[Stored entries]
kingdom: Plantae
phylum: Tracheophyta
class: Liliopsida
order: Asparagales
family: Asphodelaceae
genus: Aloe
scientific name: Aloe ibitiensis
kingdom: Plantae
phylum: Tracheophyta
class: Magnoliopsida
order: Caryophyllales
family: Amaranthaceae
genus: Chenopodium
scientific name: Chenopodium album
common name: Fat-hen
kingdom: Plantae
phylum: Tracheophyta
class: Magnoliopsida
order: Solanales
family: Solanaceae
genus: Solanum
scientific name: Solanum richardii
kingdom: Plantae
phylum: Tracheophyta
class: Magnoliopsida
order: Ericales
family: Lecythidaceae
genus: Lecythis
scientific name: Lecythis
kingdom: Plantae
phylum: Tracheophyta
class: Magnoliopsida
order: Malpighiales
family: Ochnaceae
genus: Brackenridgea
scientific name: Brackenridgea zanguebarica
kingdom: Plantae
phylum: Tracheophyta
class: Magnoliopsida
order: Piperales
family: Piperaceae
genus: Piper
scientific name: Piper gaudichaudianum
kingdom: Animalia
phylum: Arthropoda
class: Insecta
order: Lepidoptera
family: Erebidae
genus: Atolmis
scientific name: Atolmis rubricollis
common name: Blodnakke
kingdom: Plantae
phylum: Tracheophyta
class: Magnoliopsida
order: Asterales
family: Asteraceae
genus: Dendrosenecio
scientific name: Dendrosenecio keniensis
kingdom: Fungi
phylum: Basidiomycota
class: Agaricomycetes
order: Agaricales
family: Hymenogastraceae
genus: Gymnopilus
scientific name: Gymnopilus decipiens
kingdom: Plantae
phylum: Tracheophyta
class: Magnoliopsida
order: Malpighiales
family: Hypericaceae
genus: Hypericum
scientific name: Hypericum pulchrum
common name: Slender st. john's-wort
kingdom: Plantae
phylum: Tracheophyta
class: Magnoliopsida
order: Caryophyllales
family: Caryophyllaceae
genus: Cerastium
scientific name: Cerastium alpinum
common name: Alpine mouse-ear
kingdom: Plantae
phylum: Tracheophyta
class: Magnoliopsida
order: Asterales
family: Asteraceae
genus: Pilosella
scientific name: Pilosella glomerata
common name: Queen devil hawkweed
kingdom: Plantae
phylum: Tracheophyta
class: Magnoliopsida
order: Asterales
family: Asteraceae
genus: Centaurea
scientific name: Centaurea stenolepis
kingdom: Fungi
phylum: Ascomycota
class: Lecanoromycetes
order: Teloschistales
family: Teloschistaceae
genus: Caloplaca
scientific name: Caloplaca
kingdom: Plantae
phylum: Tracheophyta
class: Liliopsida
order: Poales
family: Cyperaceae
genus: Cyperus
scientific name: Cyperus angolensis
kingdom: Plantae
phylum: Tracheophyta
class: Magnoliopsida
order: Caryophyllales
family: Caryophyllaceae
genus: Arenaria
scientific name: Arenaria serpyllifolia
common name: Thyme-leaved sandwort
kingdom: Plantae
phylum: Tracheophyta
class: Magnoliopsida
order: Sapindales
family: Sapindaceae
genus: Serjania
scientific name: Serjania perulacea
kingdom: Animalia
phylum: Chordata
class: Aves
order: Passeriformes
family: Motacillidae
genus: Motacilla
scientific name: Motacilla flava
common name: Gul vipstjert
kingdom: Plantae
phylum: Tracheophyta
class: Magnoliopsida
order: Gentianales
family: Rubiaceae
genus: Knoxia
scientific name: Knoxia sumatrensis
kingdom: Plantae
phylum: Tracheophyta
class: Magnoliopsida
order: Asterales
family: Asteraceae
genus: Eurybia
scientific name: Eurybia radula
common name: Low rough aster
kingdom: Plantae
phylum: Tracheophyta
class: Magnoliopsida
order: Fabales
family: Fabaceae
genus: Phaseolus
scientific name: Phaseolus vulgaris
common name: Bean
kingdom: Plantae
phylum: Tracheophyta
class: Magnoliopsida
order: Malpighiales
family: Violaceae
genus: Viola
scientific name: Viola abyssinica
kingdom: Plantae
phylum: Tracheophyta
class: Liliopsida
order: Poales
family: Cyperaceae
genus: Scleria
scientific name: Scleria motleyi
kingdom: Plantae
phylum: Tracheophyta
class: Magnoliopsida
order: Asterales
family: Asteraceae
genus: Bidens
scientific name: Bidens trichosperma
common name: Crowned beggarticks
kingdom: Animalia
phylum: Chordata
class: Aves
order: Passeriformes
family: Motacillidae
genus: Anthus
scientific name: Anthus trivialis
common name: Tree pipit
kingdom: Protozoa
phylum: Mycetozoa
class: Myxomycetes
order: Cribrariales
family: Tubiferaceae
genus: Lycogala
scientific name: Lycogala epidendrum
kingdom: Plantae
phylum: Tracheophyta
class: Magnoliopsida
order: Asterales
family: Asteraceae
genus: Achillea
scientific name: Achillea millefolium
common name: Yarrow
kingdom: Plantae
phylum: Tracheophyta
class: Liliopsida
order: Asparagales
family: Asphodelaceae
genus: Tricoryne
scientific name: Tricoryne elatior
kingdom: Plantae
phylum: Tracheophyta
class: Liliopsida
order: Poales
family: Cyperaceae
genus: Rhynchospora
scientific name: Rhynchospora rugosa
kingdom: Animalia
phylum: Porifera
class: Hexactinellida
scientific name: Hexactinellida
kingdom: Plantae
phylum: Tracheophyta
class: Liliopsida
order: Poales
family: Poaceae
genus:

• WHAT THE TASK ASKS
Render every line of the rows above as a Markdown table with two columns, Number and Line. Number the lines in order and skip any blank lines.

• PROBLEM SOLUTION
| Number | Line |
|---|---|
| 1 | kingdom: Plantae |
| 2 | phylum: Tracheophyta |
| 3 | class: Liliopsida |
| 4 | order: Asparagales |
| 5 | family: Asphodelaceae |
| 6 | genus: Aloe |
| 7 | scientific name: Aloe ibitiensis |
| 8 | kingdom: Plantae |
| 9 | phylum: Tracheophyta |
| 10 | class: Magnoliopsida |
| 11 | order: Caryophyllales |
| 12 | family: Amaranthaceae |
| 13 | genus: Chenopodium |
| 14 | scientific name: Chenopodium album |
| 15 | common name: Fat-hen |
| 16 | kingdom: Plantae |
| 17 | phylum: Tracheophyta |
| 18 | class: Magnoliopsida |
| 19 | order: Solanales |
| 20 | family: Solanaceae |
| 21 | genus: Solanum |
| 22 | scientific name: Solanum richardii |
| 23 | kingdom: Plantae |
| 24 | phylum: Tracheophyta |
| 25 | class: Magnoliopsida |
| 26 | order: Ericales |
| 27 | family: Lecythidaceae |
| 28 | genus: Lecythis |
| 29 | scientific name: Lecythis |
| 30 | kingdom: Plantae |
| 31 | phylum: Tracheophyta |
| 32 | class: Magnoliopsida |
| 33 | order: Malpighiales |
| 34 | family: Ochnaceae |
| 35 | genus: Brackenridgea |
| 36 | scientific name: Brackenridgea zanguebarica |
| 37 | kingdom: Plantae |
| 38 | phylum: Tracheophyta |
| 39 | class: Magnoliopsida |
| 40 | order: Piperales |
| 41 | family: Piperaceae |
| 42 | genus: Piper |
| 43 | scientific name: Piper gaudichaudianum |
| 44 | kingdom: Animalia |
| 45 | phylum: Arthropoda |
| 46 | class: Insecta |
| 47 | order: Lepidoptera |
| 48 | family: Erebidae |
| 49 | genus: Atolmis |
| 50 | scientific name: Atolmis rubricollis |
| 51 | common name: Blodnakke |
| 52 | kingdom: Plantae |
| 53 | phylum: Tracheophyta |
| 54 | class: Magnoliopsida |
| 55 | order: Asterales |
| 56 | family: Asteraceae |
| 57 | genus: Dendrosenecio |
| 58 | scientific name: Dendrosenecio keniensis |
| 59 | kingdom: Fungi |
| 60 | phylum: Basidiomycota |
| 61 | class: Agaricomycetes |
| 62 | order: Agaricales |
| 63 | family: Hymenogastraceae |
| 64 | genus: Gymnopilus |
| 65 | scientific name: Gymnopilus decipiens |
| 66 | kingdom: Plantae |
| 67 | phylum: Tracheophyta |
| 68 | class: Magnoliopsida |
| 69 | order: Malpighiales |
| 70 | family: Hypericaceae |
| 71 | genus: Hypericum |
| 72 | scientific name: Hypericum pulchrum |
| 73 | common name: Slender st. john's-wort |
| 74 | kingdom: Plantae |
| 75 | phylum: Tracheophyta |
| 76 | class: Magnoliopsida |
| 77 | order: Caryophyllales |
| 78 | family: Caryophyllaceae |
| 79 | genus: Cerastium |
| 80 | scientific name: Cerastium alpinum |
| 81 | common name: Alpine mouse-ear |
| 82 | kingdom: Plantae |
| 83 | phylum: Tracheophyta |
| 84 | class: Magnoliopsida |
| 85 | order: Asterales |
| 86 | family: Asteraceae |
| 87 | genus: Pilosella |
| 88 | scientific name: Pilosella glomerata |
| 89 | common name: Queen devil hawkweed |
| 90 | kingdom: Plantae |
| 91 | phylum: Tracheophyta |
| 92 | class: Magnoliopsida |
| 93 | order: Asterales |
| 94 | family: Asteraceae |
| 95 | genus: Centaurea |
| 96 | scientific name: Centaurea stenolepis |
| 97 | kingdom: Fungi |
| 98 | phylum: Ascomycota |
| 99 | class: Lecanoromycetes |
| 100 | order: Teloschistales |
| 101 | family: Teloschistaceae |
| 102 | genus: Caloplaca |
| 103 | scientific name: Caloplaca |
| 104 | kingdom: Plantae |
| 105 | phylum: Tracheophyta |
| 106 | class: Liliopsida |
| 107 | order: Poales |
| 108 | family: Cyperaceae |
| 109 | genus: Cyperus |
| 110 | scientific name: Cyperus angolensis |
| 111 | kingdom: Plantae |
| 112 | phylum: Tracheophyta |
| 113 | class: Magnoliopsida |
| 114 | order: Caryophyllales |
| 115 | family: Caryophyllaceae |
| 116 | genus: Arenaria |
| 117 | scientific name: Arenaria serpyllifolia |
| 118 | common name: Thyme-leaved sandwort |
| 119 | kingdom: Plantae |
| 120 | phylum: Tracheophyta |
| 121 | class: Magnoliopsida |
| 122 | order: Sapindales |
| 123 | family: Sapindaceae |
| 124 | genus: Serjania |
| 125 | scientific name: Serjania perulacea |
| 126 | kingdom: Animalia |
| 127 | phylum: Chordata |
| 128 | class: Aves |
| 129 | order: Passeriformes |
| 130 | family: Motacillidae |
| 131 | genus: Motacilla |
| 132 | scientific name: Motacilla flava |
| 133 | common name: Gul vipstjert |
| 134 | kingdom: Plantae |
| 135 | phylum: Tracheophyta |
| 136 | class: Magnoliopsida |
| 137 | order: Gentianales |
| 138 | family: Rubiaceae |
| 139 | genus: Knoxia |
| 140 | scientific name: Knoxia sumatrensis |
| 141 | kingdom: Plantae |
| 142 | phylum: Tracheophyta |
| 143 | class: Magnoliopsida |
| 144 | order: Asterales |
| 145 | family: Asteraceae |
| 146 | genus: Eurybia |
| 147 | scientific name: Eurybia radula |
| 148 | common name: Low rough aster |
| 149 | kingdom: Plantae |
| 150 | phylum: Tracheophyta |
| 151 | class: Magnoliopsida |
| 152 | order: Fabales |
| 153 | family: Fabaceae |
| 154 | genus: Phaseolus |
| 155 | scientific name: Phaseolus vulgaris |
| 156 | common name: Bean |
| 157 | kingdom: Plantae |
| 158 | phylum: Tracheophyta |
| 159 | class: Magnoliopsida |
| 160 | order: Malpighiales |
| 161 | family: Violaceae |
| 162 | genus: Viola |
| 163 | scientific name: Viola abyssinica |
| 164 | kingdom: Plantae |
| 165 | phylum: Tracheophyta |
| 166 | class: Liliopsida |
| 167 | order: Poales |
| 168 | family: Cyperaceae |
| 169 | genus: Scleria |
| 170 | scientific name: Scleria motleyi |
| 171 | kingdom: Plantae |
| 172 | phylum: Tracheophyta |
| 173 | class: Magnoliopsida |
| 174 | order: Asterales |
| 175 | family: Asteraceae |
| 176 | genus: Bidens |
| 177 | scientific name: Bidens trichosperma |
| 178 | common name: Crowned beggarticks |
| 179 | kingdom: Animalia |
| 180 | phylum: Chordata |
| 181 | class: Aves |
| 182 | order: Passeriformes |
| 183 | family: Motacillidae |
| 184 | genus: Anthus |
| 185 | scientific name: Anthus trivialis |
| 186 | common name: Tree pipit |
| 187 | kingdom: Protozoa |
| 188 | phylum: Mycetozoa |
| 189 | class: Myxomycetes |
| 190 | order: Cribrariales |
| 191 | family: Tubiferaceae |
| 192 | genus: Lycogala |
| 193 | scientific name: Lycogala epidendrum |
| 194 | kingdom: Plantae |
| 195 | phylum: Tracheophyta |
| 196 | class: Magnoliopsida |
| 197 | order: Asterales |
| 198 | family: Asteraceae |
| 199 | genus: Achillea |
| 200 | scientific name: Achillea millefolium |
| 201 | common name: Yarrow |
| 202 | kingdom: Plantae |
| 203 | phylum: Tracheophyta |
| 204 | class: Liliopsida |
| 205 | order: Asparagales |
| 206 | family: Asphodelaceae |
| 207 | genus: Tricoryne |
| 208 | scientific name: Tricoryne elatior |
| 209 | kingdom: Plantae |
| 210 | phylum: Tracheophyta |
| 211 | class: Liliopsida |
| 212 | order: Poales |
| 213 | family: Cyperaceae |
| 214 | genus: Rhynchospora |
| 215 | scientific name: Rhynchospora rugosa |
| 216 | kingdom: Animalia |
| 217 | phylum: Porifera |
| 218 | class: Hexactinellida |
| 219 | scientific name: Hexactinellida |
| 220 | kingdom: Plantae |
| 221 | phylum: Tracheophyta |
| 222 | class: Liliopsida |
| 223 | order: Poales |
| 224 | family: Poaceae |
| 225 | genus: |